With regard to the association with PDs, the majority of PCL-R psychopaths meet the criteria for antisocial PD, whereas a large proportion of participants with the antisocial PD diagnosis do not meet the PCL-R criteria for psychopathy Hart & Hare, 1989 and Stålenheim & von Knorring, 1996. The correlation between PCL-R scores and (dimensional) diagnoses of antisocial PD is usually quite high, that is, r=.55 to .65 (Hart & Hare, 1989). The prevalence rates of (PCL-R) psychopathy among samples of forensic participants (15–30%), however, are much lower than those for the DSM diagnosis of antisocial PD (50–80%; Hare, 1985 and Hart et al., 1994). Results further indicate that the PCL-R score correlates positively with DSM-III-R Axis II Cluster B disorders (“dramatic–erratic–emotional”) and negatively with Cluster C personality, the “anxious–fearful” cluster (Hart & Hare, 1985; Hart et al., 1994). Rutherford, Alterman, Cacciola, and McKay (1997), for example, found strong and significant correlations between the PCL-R total score and the number of symptoms of DSM-III-R APD, borderline, narcissistic, and histrionic PD in a sample of 250 male methadone patients. Hart and Hare (1989) reported positive correlations between PCL-R total scores and categorical diagnoses of DSM-III antisocial and histrionic PD in a sample of 80 North American men remanded by the courts for inpatient assessment of competency to stand trial. PCL-R Factor 1 scores were negatively correlated with the prototypicality ratings of avoidant and dependent PD. A diagnosis of psychopathy was significantly associated with only one DSM-III Axis II disorder, namely, APD (odds ratio=11.32). Finally, examining 61 Swedish male forensic psychiatric patients, Stålenheim and von Knorring (1996) found that PCL-R-defined psychopathy was strongly associated with the presence of Cluster B disorders (t=7.89, P<.0001) and a diagnosis of antisocial personality disorder (χ2=27.9, P<.001) according to DSM-III-R criteria.
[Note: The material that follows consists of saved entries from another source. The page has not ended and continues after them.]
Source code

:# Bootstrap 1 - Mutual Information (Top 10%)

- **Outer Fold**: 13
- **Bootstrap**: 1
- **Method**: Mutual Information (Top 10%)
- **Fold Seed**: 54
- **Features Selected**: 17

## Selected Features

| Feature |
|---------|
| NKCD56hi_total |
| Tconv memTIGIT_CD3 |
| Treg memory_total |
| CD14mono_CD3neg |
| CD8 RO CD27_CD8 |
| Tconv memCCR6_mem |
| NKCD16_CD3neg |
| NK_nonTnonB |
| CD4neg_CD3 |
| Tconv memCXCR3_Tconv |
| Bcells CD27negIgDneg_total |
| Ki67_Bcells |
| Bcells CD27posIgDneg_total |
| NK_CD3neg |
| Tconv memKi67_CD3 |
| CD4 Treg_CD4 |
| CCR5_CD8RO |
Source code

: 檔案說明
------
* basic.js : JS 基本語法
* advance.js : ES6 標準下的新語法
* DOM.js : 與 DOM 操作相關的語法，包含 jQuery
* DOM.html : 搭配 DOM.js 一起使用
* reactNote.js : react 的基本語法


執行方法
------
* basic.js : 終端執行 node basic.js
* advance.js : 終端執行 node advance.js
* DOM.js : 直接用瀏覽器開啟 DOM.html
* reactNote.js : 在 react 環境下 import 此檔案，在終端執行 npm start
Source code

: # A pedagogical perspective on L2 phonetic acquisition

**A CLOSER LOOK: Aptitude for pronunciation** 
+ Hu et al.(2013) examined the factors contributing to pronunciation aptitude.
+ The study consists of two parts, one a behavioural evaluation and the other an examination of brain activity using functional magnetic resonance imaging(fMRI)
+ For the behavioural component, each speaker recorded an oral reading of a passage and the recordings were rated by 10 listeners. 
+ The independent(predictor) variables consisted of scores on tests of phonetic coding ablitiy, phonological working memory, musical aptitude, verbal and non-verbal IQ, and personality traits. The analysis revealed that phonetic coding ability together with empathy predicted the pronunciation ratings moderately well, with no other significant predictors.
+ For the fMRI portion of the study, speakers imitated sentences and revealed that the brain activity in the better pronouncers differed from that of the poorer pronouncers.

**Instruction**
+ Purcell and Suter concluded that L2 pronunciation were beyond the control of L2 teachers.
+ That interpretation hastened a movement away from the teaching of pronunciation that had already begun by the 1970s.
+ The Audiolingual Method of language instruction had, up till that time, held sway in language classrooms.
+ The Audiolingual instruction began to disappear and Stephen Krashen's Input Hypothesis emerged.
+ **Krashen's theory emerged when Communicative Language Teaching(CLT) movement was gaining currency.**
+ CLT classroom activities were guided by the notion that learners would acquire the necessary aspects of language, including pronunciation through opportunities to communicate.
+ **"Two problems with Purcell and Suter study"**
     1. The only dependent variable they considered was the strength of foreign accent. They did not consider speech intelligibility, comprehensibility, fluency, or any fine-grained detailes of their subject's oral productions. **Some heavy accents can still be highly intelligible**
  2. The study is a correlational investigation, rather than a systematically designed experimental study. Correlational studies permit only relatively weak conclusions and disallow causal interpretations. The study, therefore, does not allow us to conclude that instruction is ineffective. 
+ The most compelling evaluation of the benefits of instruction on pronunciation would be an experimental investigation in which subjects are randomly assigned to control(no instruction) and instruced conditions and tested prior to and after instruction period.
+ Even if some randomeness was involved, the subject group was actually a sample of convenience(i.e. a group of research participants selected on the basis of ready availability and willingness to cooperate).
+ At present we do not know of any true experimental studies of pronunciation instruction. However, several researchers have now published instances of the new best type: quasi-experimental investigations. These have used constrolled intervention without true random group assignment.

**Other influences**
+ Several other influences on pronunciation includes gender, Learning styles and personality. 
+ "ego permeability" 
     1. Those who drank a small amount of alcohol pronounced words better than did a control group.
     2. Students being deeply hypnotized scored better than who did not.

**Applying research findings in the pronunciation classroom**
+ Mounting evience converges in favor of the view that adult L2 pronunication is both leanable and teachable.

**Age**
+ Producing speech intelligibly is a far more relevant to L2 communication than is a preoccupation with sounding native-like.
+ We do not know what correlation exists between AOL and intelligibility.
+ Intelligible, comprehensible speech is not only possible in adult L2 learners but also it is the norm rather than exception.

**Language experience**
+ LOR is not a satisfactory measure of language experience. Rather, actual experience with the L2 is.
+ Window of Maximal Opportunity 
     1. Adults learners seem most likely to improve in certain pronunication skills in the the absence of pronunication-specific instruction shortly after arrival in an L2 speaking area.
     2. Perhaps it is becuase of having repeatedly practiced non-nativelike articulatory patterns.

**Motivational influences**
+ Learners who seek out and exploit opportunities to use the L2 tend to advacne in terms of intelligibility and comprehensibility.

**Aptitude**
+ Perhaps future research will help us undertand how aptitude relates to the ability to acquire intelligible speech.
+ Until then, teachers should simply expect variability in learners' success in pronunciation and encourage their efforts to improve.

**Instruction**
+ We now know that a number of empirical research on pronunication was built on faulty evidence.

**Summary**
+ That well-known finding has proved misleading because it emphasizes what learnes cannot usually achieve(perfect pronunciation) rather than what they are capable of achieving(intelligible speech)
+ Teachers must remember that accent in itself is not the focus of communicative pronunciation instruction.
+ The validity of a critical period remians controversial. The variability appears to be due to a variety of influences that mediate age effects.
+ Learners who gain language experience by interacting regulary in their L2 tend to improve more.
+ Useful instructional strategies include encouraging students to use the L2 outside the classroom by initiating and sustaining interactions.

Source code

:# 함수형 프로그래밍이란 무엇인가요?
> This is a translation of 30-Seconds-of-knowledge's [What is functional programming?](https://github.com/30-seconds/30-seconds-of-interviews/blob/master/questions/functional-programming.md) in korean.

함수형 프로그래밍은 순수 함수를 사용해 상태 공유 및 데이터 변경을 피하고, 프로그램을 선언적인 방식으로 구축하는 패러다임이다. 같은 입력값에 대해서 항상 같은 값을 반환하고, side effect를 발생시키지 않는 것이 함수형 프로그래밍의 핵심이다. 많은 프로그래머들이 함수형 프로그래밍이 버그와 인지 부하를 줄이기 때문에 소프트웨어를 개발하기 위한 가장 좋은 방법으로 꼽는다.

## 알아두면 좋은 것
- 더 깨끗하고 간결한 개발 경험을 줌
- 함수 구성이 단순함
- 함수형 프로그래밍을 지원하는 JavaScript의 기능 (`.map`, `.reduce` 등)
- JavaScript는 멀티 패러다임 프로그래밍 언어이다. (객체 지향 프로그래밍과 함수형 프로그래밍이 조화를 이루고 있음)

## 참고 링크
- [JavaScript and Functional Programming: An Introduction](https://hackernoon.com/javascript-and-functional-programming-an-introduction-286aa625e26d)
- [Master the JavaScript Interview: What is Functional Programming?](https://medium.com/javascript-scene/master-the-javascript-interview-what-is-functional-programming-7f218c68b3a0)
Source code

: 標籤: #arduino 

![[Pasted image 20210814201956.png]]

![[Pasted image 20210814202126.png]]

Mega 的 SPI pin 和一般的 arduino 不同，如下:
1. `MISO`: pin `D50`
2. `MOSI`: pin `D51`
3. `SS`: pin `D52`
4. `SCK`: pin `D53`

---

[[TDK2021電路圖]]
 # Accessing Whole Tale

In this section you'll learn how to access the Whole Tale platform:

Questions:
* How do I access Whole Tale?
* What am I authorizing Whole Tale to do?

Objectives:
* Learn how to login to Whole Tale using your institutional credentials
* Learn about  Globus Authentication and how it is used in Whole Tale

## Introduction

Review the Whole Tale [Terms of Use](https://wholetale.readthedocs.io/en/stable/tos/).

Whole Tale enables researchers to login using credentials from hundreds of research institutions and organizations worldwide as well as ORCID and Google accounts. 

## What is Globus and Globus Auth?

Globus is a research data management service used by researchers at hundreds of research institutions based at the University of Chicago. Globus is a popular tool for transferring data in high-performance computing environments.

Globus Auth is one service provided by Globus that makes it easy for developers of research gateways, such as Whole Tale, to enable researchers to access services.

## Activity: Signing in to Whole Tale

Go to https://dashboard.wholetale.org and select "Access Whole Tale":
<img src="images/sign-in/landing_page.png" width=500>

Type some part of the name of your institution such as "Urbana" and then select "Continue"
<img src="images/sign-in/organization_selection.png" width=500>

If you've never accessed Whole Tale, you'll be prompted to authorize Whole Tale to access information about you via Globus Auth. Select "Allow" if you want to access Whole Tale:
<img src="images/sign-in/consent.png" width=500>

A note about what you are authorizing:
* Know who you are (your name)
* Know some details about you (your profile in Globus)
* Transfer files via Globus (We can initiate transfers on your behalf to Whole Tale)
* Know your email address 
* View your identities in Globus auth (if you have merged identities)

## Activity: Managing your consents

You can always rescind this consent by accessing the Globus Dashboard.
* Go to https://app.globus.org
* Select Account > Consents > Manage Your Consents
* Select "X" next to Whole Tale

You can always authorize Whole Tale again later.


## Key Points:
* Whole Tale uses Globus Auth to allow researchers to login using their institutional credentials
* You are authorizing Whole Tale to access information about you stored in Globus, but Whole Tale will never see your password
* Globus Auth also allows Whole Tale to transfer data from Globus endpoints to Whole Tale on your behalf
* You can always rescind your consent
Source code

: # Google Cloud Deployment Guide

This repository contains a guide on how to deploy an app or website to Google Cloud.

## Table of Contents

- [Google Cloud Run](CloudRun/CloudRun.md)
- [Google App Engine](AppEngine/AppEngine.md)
To summarize, previous work has generally supported the construct validity of Hare's PCL-R in relation to assessments of DSM-III-R Axis I and II disorders, based on semistructured interviews. Most of this work, however, has involved North American criminal and forensic samples. We do not know whether the findings reported are generalizable to European forensic psychiatric samples. In addition, to the best of our knowledge, no study has been published that systematically examined the association between PCL-R psychopathy and DSM-IV Axis I and II disorders (American Psychiatric Association, 1994).